Stored data Block Start

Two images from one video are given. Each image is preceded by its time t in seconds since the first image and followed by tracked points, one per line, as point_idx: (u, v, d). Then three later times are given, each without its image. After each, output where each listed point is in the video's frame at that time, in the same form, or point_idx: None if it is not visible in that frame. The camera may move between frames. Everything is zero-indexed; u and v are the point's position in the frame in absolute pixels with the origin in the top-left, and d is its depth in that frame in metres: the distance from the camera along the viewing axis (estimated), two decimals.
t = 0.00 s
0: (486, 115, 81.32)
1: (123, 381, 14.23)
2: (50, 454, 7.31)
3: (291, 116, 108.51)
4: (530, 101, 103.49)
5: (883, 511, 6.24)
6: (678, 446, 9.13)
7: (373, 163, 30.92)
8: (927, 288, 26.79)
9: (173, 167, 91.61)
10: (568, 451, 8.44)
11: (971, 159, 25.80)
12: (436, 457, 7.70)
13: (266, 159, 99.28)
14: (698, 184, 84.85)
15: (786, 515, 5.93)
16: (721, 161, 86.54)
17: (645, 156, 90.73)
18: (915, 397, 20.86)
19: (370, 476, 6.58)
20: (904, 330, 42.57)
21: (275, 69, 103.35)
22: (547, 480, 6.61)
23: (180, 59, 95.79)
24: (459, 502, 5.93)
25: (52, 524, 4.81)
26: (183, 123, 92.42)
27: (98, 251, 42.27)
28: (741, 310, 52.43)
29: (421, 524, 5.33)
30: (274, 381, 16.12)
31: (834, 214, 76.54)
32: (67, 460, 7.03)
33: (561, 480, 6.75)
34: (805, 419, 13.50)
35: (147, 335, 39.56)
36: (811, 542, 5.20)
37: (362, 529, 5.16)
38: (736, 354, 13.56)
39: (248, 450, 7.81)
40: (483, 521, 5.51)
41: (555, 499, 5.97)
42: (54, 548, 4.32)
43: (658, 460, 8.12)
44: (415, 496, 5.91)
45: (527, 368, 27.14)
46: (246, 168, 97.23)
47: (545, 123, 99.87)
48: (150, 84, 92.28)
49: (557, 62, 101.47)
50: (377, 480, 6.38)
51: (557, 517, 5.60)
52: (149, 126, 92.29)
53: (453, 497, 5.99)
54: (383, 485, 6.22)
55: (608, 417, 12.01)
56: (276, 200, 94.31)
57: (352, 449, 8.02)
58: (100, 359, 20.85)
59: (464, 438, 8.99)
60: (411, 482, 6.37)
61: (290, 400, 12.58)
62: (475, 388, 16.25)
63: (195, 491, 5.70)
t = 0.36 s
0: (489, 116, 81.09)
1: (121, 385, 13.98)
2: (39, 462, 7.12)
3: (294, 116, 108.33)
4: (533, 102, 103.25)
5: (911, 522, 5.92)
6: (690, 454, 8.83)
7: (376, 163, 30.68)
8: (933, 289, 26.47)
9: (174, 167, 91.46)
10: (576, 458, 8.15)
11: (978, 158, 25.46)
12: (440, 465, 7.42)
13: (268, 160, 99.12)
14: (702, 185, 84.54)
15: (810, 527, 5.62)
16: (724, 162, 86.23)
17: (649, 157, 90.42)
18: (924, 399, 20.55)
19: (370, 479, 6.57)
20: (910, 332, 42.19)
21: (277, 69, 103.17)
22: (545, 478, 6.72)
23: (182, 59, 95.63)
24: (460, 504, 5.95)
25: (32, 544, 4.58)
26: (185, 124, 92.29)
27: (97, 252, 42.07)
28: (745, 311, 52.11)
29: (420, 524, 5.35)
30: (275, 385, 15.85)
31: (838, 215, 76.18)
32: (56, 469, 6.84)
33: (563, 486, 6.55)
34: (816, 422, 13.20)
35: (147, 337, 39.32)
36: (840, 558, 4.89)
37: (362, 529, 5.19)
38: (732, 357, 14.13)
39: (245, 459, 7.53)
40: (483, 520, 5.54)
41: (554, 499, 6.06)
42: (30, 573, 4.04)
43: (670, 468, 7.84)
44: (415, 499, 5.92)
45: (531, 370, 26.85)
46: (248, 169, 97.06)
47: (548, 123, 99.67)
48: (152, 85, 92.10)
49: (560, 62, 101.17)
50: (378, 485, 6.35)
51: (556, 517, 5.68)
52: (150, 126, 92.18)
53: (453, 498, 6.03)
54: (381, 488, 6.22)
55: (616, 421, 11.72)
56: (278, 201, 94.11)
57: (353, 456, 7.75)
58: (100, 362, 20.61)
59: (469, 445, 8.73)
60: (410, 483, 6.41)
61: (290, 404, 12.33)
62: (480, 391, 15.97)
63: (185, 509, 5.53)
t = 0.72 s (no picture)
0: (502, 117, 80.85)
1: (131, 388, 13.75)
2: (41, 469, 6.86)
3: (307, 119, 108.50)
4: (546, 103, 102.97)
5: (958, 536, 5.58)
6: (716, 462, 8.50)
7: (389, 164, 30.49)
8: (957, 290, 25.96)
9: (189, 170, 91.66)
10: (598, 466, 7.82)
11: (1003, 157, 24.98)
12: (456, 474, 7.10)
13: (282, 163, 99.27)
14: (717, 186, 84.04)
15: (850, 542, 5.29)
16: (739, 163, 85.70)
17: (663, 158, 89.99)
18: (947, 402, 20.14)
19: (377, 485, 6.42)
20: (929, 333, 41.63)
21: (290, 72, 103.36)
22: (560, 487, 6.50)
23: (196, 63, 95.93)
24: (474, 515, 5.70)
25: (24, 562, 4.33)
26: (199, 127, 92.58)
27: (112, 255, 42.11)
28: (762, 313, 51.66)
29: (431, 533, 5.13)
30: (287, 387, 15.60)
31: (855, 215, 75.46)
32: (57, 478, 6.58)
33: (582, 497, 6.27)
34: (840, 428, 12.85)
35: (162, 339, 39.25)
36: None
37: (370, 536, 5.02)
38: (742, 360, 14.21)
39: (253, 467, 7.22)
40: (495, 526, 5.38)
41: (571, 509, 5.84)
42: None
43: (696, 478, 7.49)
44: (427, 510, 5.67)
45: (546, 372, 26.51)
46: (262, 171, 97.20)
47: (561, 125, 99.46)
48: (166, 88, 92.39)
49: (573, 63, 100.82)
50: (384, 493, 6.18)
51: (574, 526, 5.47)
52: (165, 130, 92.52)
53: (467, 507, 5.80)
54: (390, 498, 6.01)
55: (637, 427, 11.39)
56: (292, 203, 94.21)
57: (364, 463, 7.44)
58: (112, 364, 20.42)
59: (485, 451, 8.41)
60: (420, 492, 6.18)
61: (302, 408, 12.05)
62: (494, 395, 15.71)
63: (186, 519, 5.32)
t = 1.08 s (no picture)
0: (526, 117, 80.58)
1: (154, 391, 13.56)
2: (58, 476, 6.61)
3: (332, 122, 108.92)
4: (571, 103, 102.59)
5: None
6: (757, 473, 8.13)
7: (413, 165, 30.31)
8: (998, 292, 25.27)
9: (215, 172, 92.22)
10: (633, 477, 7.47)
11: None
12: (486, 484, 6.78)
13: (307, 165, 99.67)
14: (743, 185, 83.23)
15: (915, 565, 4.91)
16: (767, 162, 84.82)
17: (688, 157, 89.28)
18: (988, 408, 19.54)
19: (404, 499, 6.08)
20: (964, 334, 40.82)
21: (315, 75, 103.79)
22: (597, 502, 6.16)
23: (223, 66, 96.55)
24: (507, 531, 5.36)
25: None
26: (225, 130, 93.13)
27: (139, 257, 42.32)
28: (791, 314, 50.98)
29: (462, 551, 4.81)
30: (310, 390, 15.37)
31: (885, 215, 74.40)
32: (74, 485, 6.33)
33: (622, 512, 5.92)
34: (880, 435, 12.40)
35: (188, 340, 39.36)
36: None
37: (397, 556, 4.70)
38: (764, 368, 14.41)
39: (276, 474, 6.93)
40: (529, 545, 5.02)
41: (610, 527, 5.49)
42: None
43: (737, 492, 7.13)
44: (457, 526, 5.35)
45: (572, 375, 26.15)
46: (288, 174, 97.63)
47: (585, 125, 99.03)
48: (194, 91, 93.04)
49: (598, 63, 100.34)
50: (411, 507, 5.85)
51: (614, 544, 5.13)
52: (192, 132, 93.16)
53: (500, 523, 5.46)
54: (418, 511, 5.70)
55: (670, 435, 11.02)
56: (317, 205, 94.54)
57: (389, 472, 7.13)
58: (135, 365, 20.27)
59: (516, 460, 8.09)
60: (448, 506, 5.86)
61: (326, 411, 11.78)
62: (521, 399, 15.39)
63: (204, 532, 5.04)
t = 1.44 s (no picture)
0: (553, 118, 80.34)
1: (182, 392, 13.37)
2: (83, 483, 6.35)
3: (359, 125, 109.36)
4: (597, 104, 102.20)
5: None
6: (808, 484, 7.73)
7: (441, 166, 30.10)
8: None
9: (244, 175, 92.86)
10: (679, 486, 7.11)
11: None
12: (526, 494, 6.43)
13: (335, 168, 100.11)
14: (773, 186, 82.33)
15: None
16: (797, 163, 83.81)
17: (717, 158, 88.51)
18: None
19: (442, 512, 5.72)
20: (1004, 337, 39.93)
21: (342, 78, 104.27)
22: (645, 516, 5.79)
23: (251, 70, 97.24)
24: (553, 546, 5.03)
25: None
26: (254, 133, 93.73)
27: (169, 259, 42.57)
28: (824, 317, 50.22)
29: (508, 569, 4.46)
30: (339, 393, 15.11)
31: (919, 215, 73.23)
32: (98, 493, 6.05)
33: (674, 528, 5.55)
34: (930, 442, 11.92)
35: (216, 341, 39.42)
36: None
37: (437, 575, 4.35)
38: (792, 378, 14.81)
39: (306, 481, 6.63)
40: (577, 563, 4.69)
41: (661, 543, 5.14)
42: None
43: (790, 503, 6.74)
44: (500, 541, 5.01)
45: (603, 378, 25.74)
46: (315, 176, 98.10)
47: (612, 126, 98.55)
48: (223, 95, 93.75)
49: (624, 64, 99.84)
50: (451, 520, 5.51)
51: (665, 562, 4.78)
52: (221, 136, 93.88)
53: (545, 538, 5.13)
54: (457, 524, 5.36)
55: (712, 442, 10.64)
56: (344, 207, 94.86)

Stored data Block End

» **About this task**
All lines above from the line with "10: (576, 458, 8.15)" through the line with "63: (185, 509, 5.53)", both included, are to be set down exactly, with nothing else.

» **Your solution**
10: (576, 458, 8.15)
11: (978, 158, 25.46)
12: (440, 465, 7.42)
13: (268, 160, 99.12)
14: (702, 185, 84.54)
15: (810, 527, 5.62)
16: (724, 162, 86.23)
17: (649, 157, 90.42)
18: (924, 399, 20.55)
19: (370, 479, 6.57)
20: (910, 332, 42.19)
21: (277, 69, 103.17)
22: (545, 478, 6.72)
23: (182, 59, 95.63)
24: (460, 504, 5.95)
25: (32, 544, 4.58)
26: (185, 124, 92.29)
27: (97, 252, 42.07)
28: (745, 311, 52.11)
29: (420, 524, 5.35)
30: (275, 385, 15.85)
31: (838, 215, 76.18)
32: (56, 469, 6.84)
33: (563, 486, 6.55)
34: (816, 422, 13.20)
35: (147, 337, 39.32)
36: (840, 558, 4.89)
37: (362, 529, 5.19)
38: (732, 357, 14.13)
39: (245, 459, 7.53)
40: (483, 520, 5.54)
41: (554, 499, 6.06)
42: (30, 573, 4.04)
43: (670, 468, 7.84)
44: (415, 499, 5.92)
45: (531, 370, 26.85)
46: (248, 169, 97.06)
47: (548, 123, 99.67)
48: (152, 85, 92.10)
49: (560, 62, 101.17)
50: (378, 485, 6.35)
51: (556, 517, 5.68)
52: (150, 126, 92.18)
53: (453, 498, 6.03)
54: (381, 488, 6.22)
55: (616, 421, 11.72)
56: (278, 201, 94.11)
57: (353, 456, 7.75)
58: (100, 362, 20.61)
59: (469, 445, 8.73)
60: (410, 483, 6.41)
61: (290, 404, 12.33)
62: (480, 391, 15.97)
63: (185, 509, 5.53)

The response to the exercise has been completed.